Can Baked Milk Help Your Child Outgrow a Milk Allergy?

Can Baked Milk Help Your Child Outgrow a Milk Allergy?

Milk is one of the most common allergens that affect children in the U.S. While up to 8 percent of children have food allergies, only 3 to 4 percent of adults do. This means that some kids outgrow their allergies. The likelihood of doing so depends on the allergen. Between 60 and 80 percent of children with a milk allergy will outgrow it by the time they are teenagers. Research has found that baked milk could speed up that process and help kids outgrow the allergy earlier.

Baked Milk Study

A study supported by the National Institute of Allergy and Infectious Diseases found that eating baked milk can help children outgrow a milk allergy more quickly than they would otherwise. The idea behind the strategy is that baking denatures, or destroys, the proteins in the milk that cause an allergic reaction.

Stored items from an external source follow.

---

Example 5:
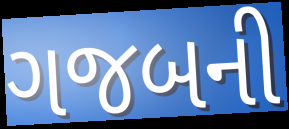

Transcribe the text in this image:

ગજબની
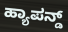
ಹ್ಯಾಪನ್ಡ್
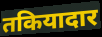
तकियादार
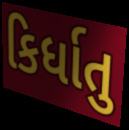
કિર્ધાતુ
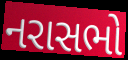
નરાસભો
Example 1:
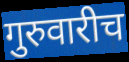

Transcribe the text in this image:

गुरुवारीच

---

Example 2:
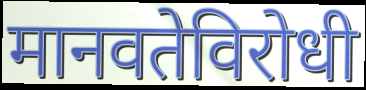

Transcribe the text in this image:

मानवतेविरोधी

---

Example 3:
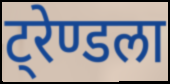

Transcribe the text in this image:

ट्रेण्डला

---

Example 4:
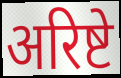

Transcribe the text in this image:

अरिष्टे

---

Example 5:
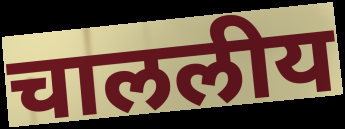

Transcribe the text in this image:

In this study, the researchers enlisted 88 children who were all diagnosed with a milk allergy. The children were studied over four or five years. The study began with each child being given a muffin made with baked milk. Sixty-five of the children were able to eat it without having a reaction. For the next year, those children continued to eat foods with baked milk.

After one year the children were tested in the lab with pizza to test their ability to eat baked cheese. Fifty-seven of the children passed this test. These children went on to eat both baked milk and baked cheese over the next three years. After this period, the children were given milk, yogurt or ice cream, made with non-baked milk. The overall result was that after about four years, 60 percent of the children from the original 88 were able to eat milk without having a reaction. They had outgrown their milk allergy and did so faster than a control group.

What is Baked Milk?

The results of this study are important because it shows that controlled consumption of baked milk can speed up the process of growing out of this potentially life-threatening allergy. The researchers do not suggest that parents try this at home, but that children with milk allergies should go to their doctors for a baked milk test. If they pass, the doctor may give the go-ahead for a baked milk diet.

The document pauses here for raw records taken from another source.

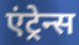
एंट्रेन्स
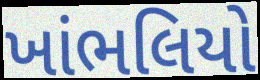
ખાંભલિયો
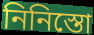
নিনিস্তো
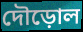
দৌড়োল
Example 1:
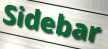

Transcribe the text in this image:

Sidebar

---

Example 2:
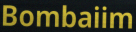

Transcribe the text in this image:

Bombaiim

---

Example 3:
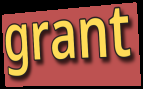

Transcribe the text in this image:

grant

But what exactly is baked milk? It is simply milk that has been heated long enough and thoroughly enough to damage the proteins in it. This can be accomplished by simmering milk for a period of time or by adding milk to a food to be baked, like a muffin. In the latter case, the guideline is that there can be no more than one-sixth of a cup of milk per serving. A baked good that uses one cup of milk and produces six servings, for instance, is acceptable. But remember not to try this with your child until he or she has passed a baked milk challenge at the doctor’s office.

The fact that baked milk can accelerate tolerance of milk is important because it means children can leave this allergy behind sooner. But it also means that children may be able to add baked milk to their diets, which can improve nutrition and overall quality of life. More research may find that other allergens can be treated similarly to make them more tolerable.